A medical display used in robotic surgery

The digital OR offers flexibility

In the past decade, many companies and organizations ramped up their digital efforts in order to overhaul their business processes and improve customer experience. The same can be said of the OR. Just like in the business world, the OR is not becoming digital for digitization’s sake, but rather to reduce complexity, simplify workflows, and increase efficiency and productivity.

In that sense, the OR-over-IP approach is already bearing fruit today for a growng number of professionals and patients worldwide.

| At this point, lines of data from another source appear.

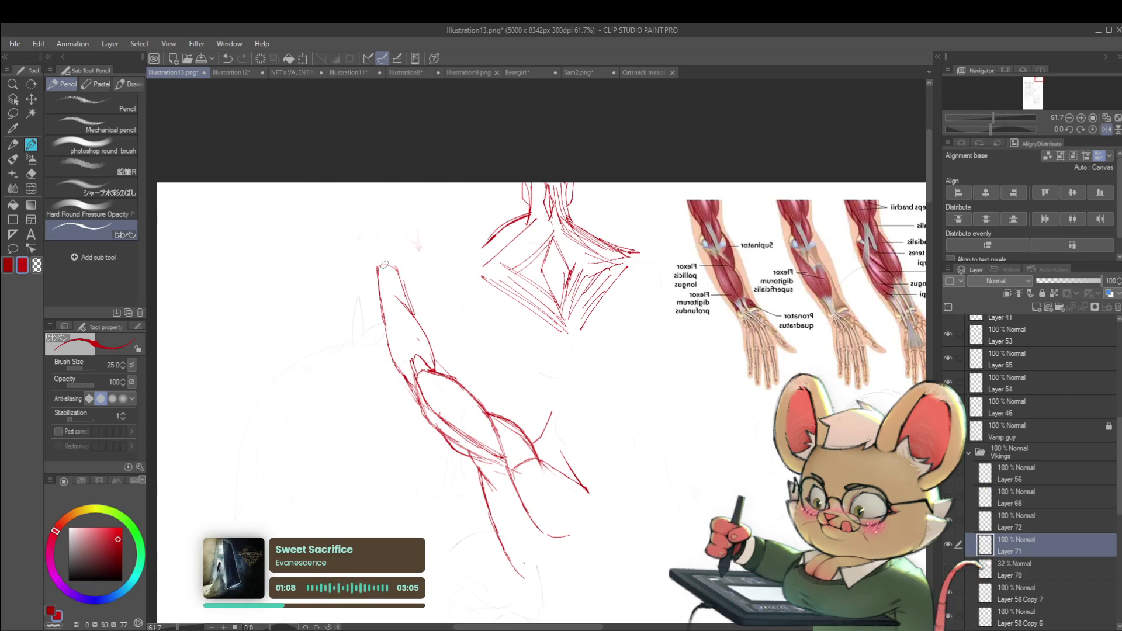
{"action": "mouse_move", "coordinate": [389, 214]}
{"action": "left_mouse_down"}
{"action": "mouse_move", "coordinate": [419, 240]}
{"action": "mouse_move", "coordinate": [376, 260]}
{"action": "mouse_move", "coordinate": [403, 253]}
{"action": "left_mouse_up"}
{"action": "left_click_drag", "start_coordinate": [402, 251], "coordinate": [418, 248]}
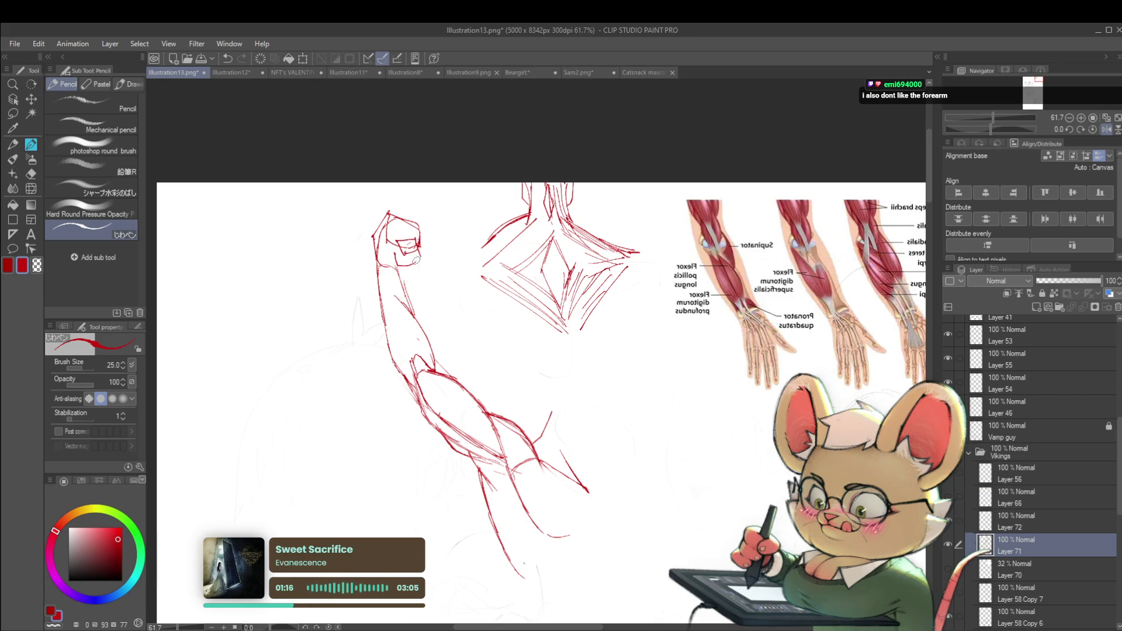
{"action": "scroll", "coordinate": [403, 261], "scroll_direction": "down", "scroll_amount": 4}
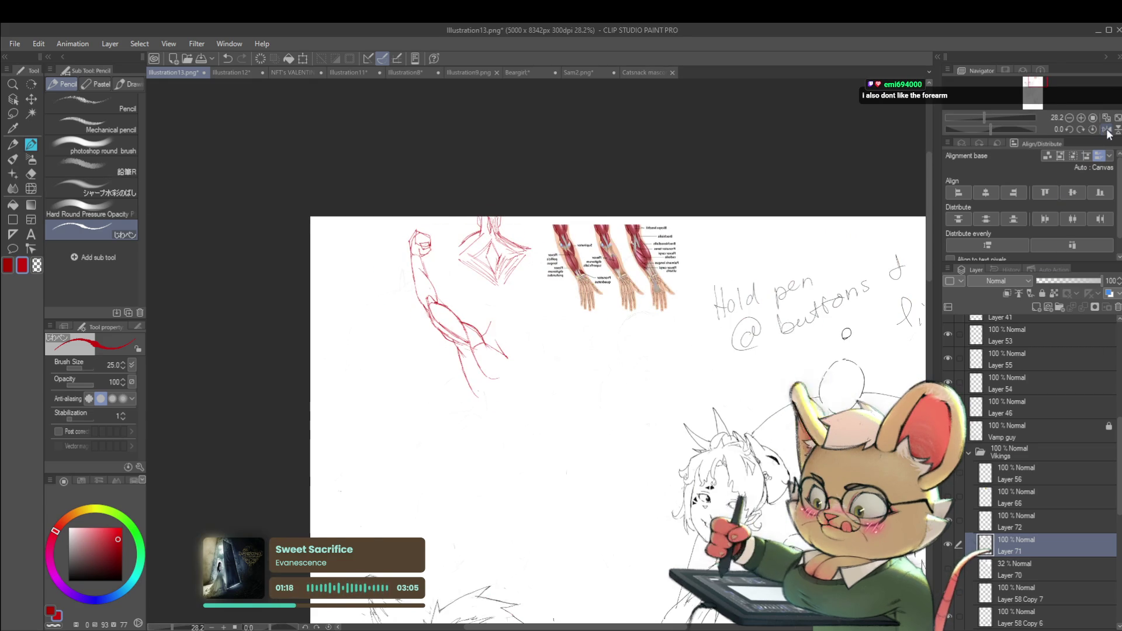
{"action": "key", "text": "h"}
{"action": "scroll", "coordinate": [604, 284], "scroll_direction": "up", "scroll_amount": 3}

  • Reducing setup and turnover time: The productivity of surgical teams and the efficient use of the OR depends on easy and flexible scheduling of cases and on the time required for their preparation and technology setup. However, by bringing more technology into the OR, the setup and configuration before surgeries have become increasingly complex and time-consuming. Because it offers a standard architecture, the OR-over-IP approach simplifies installation and reduces set-up time.
  • Streamlining treatment: An OR that is crammed with equipment – navigation devices, machine-controlled applications, PACS equipment – significantly contributes to the stress levels of the OR staff. By running the OR technology over IP, less cables and devices are needed, which allows for a much cleaner and comfortable working environment, in which surgeons can make quick and accurate decisions.
  • Reducing downtime due to technical maintenance: With an increasing number of devices and cables, the OR risks becoming a complex hodgepodge of technology that is hard to maintain. Time spent on technical maintenance cannot be used for surgery. An IP-based OR platform can make the job of maintenance personnel a lot easier. By using unified fiber cabling that connects directly to the devices, cable clutter can be reduced and errors during maintenance can be avoided.

Flexibility today and tomorrow

Technology continuously evolves and therefore, the OR needs to be easily adaptable to meet future requirements. IP-based video integration supports this expansion of technologies well into the future.

But the OR-over-IP already bears fruit today as well. In an environment where the patient’s stakes are so high and where every minute means money, digital technology helps improve the productivity and efficiency of today’s OR professionals.

The OR of today and of the future is one where conditions are created that allow surgeons to do their best work.